REQUIRED WORK:
Retype word for word the lines of the data below, from the first to the one bearing "17: (453, 447, 1.28)", with that one included.

INFORMATION PROVIDED:
- - -

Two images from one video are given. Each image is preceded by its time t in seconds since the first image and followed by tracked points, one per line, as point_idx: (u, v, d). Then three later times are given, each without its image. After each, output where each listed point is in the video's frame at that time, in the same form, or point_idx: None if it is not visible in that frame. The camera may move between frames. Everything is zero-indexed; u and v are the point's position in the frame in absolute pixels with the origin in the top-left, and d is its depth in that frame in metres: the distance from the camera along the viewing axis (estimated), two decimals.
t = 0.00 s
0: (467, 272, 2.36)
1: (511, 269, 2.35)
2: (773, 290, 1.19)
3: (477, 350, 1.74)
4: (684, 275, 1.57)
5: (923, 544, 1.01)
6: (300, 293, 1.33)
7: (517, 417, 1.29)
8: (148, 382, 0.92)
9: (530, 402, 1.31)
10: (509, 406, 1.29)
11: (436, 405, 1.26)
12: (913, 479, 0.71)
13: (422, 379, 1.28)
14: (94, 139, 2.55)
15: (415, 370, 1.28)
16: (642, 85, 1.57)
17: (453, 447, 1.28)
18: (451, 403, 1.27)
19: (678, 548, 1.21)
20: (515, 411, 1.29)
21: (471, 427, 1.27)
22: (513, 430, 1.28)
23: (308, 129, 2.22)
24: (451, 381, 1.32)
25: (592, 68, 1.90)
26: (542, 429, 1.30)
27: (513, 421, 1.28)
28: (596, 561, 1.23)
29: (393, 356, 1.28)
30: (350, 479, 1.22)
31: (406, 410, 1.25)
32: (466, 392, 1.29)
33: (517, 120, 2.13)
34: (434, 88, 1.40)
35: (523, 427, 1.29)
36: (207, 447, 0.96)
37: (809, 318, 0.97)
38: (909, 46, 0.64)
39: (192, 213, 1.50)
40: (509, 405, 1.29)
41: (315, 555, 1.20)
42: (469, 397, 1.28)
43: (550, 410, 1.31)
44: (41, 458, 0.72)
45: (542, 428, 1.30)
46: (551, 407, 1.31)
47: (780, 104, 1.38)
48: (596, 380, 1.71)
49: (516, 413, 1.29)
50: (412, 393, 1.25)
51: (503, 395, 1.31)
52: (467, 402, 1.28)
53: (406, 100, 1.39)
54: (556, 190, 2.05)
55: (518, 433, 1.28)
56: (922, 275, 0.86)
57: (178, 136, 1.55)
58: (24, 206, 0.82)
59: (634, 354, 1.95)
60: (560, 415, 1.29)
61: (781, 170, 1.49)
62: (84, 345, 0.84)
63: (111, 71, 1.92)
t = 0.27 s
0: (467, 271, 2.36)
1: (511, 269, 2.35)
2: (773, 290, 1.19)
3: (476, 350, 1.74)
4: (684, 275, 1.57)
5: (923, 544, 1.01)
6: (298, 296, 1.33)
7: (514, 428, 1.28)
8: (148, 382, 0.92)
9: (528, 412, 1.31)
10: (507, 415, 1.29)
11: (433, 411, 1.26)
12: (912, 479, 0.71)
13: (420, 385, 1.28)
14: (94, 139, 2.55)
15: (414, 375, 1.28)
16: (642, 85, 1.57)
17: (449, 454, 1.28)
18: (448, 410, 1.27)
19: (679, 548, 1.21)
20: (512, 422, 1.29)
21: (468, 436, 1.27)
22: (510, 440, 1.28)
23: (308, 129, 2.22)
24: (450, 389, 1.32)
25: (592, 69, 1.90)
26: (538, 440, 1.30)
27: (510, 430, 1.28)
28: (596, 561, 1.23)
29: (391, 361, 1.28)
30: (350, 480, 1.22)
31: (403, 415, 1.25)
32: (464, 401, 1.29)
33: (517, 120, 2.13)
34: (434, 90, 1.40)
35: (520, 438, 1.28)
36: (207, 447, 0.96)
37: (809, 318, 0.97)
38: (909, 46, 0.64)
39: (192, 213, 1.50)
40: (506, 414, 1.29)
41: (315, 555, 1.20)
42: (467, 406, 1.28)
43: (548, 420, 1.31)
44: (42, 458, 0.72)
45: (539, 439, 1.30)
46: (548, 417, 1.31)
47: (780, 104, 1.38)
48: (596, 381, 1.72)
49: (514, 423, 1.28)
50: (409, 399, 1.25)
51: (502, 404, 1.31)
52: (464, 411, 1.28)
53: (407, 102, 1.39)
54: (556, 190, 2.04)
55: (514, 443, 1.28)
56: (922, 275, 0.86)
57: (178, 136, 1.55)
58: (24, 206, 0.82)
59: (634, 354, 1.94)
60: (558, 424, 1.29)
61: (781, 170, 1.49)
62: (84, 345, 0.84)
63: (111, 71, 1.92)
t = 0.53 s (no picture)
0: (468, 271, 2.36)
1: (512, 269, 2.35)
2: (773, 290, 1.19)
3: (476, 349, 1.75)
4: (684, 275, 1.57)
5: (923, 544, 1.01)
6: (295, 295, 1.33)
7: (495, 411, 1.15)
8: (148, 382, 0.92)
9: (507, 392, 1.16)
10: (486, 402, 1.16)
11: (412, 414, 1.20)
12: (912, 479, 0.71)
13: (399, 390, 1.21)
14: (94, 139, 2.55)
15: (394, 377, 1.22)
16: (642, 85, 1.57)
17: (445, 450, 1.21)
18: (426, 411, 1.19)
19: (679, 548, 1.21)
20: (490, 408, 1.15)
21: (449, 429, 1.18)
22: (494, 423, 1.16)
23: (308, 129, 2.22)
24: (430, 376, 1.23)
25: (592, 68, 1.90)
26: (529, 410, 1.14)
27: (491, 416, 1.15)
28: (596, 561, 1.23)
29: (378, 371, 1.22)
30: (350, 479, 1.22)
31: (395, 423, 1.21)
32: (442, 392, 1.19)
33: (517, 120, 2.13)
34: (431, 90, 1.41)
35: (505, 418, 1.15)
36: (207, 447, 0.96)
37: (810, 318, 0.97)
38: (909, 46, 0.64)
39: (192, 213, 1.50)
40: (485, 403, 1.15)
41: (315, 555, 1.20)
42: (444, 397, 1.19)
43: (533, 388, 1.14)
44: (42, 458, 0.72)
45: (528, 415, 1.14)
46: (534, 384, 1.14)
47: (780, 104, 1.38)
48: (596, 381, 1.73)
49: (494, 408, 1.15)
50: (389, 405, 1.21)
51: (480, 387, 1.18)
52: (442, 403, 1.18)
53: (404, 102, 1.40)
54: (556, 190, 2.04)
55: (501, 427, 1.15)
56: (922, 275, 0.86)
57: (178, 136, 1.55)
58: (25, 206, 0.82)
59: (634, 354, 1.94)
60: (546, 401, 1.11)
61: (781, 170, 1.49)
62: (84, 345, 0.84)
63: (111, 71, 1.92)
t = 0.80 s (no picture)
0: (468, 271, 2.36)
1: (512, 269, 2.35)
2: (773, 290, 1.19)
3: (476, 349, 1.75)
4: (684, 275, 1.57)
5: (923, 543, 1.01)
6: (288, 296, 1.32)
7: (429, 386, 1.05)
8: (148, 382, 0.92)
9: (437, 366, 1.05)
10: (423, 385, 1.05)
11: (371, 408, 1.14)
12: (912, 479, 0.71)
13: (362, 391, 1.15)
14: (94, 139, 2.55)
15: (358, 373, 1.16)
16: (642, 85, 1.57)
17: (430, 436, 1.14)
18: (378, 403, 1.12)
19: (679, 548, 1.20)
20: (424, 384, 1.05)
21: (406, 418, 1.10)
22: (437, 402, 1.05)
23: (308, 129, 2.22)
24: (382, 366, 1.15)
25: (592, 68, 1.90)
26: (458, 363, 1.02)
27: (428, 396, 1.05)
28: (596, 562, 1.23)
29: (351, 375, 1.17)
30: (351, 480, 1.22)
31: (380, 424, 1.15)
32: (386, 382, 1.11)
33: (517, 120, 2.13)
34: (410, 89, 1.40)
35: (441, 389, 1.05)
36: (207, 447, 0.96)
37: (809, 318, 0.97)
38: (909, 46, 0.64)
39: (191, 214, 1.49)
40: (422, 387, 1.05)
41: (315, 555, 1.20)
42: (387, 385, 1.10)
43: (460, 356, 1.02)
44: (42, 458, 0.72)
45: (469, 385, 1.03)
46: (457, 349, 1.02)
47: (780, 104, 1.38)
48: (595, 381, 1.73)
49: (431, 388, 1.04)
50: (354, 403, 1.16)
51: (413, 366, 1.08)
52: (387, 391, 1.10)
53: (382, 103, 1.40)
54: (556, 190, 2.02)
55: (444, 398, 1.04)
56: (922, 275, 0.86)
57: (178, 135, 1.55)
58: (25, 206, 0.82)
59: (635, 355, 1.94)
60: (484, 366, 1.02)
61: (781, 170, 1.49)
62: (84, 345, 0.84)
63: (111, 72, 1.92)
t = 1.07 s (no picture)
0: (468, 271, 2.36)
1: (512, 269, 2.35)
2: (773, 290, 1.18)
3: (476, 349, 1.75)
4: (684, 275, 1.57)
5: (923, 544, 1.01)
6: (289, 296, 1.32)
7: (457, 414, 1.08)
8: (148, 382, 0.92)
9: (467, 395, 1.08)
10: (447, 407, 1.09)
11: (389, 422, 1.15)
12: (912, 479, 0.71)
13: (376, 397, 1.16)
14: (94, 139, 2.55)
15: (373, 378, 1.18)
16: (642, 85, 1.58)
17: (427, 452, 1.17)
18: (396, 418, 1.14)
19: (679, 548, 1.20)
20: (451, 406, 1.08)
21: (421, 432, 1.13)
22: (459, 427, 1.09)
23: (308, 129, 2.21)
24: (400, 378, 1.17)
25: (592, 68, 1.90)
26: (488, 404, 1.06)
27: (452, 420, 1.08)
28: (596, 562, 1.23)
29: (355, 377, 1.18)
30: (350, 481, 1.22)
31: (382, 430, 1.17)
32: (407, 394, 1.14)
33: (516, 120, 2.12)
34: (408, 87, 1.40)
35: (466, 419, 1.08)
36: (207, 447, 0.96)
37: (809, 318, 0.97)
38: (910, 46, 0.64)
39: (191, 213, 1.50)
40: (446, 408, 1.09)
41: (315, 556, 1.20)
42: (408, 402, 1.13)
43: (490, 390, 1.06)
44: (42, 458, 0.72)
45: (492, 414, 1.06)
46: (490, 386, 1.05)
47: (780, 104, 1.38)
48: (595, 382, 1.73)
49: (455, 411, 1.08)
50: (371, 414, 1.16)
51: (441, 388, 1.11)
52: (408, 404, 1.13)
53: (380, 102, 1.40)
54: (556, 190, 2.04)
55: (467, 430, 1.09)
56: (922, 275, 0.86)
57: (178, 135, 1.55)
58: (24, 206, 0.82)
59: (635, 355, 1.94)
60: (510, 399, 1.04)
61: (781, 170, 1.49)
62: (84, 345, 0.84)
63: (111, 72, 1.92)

- - -

REPLY TO THE TASK:
Two images from one video are given. Each image is preceded by its time t in seconds since the first image and followed by tracked points, one per line, as point_idx: (u, v, d). Then three later times are given, each without its image. After each, output where each listed point is in the video's frame at that time, in the same form, or point_idx: None if it is not visible in that frame. The camera may move between frames. Everything is zero-indexed; u and v are the point's position in the frame in absolute pixels with the origin in the top-left, and d is its depth in that frame in metres: the distance from the camera along the viewing axis (estimated), two decimals.
t = 0.00 s
0: (467, 272, 2.36)
1: (511, 269, 2.35)
2: (773, 290, 1.19)
3: (477, 350, 1.74)
4: (684, 275, 1.57)
5: (923, 544, 1.01)
6: (300, 293, 1.33)
7: (517, 417, 1.29)
8: (148, 382, 0.92)
9: (530, 402, 1.31)
10: (509, 406, 1.29)
11: (436, 405, 1.26)
12: (913, 479, 0.71)
13: (422, 379, 1.28)
14: (94, 139, 2.55)
15: (415, 370, 1.28)
16: (642, 85, 1.57)
17: (453, 447, 1.28)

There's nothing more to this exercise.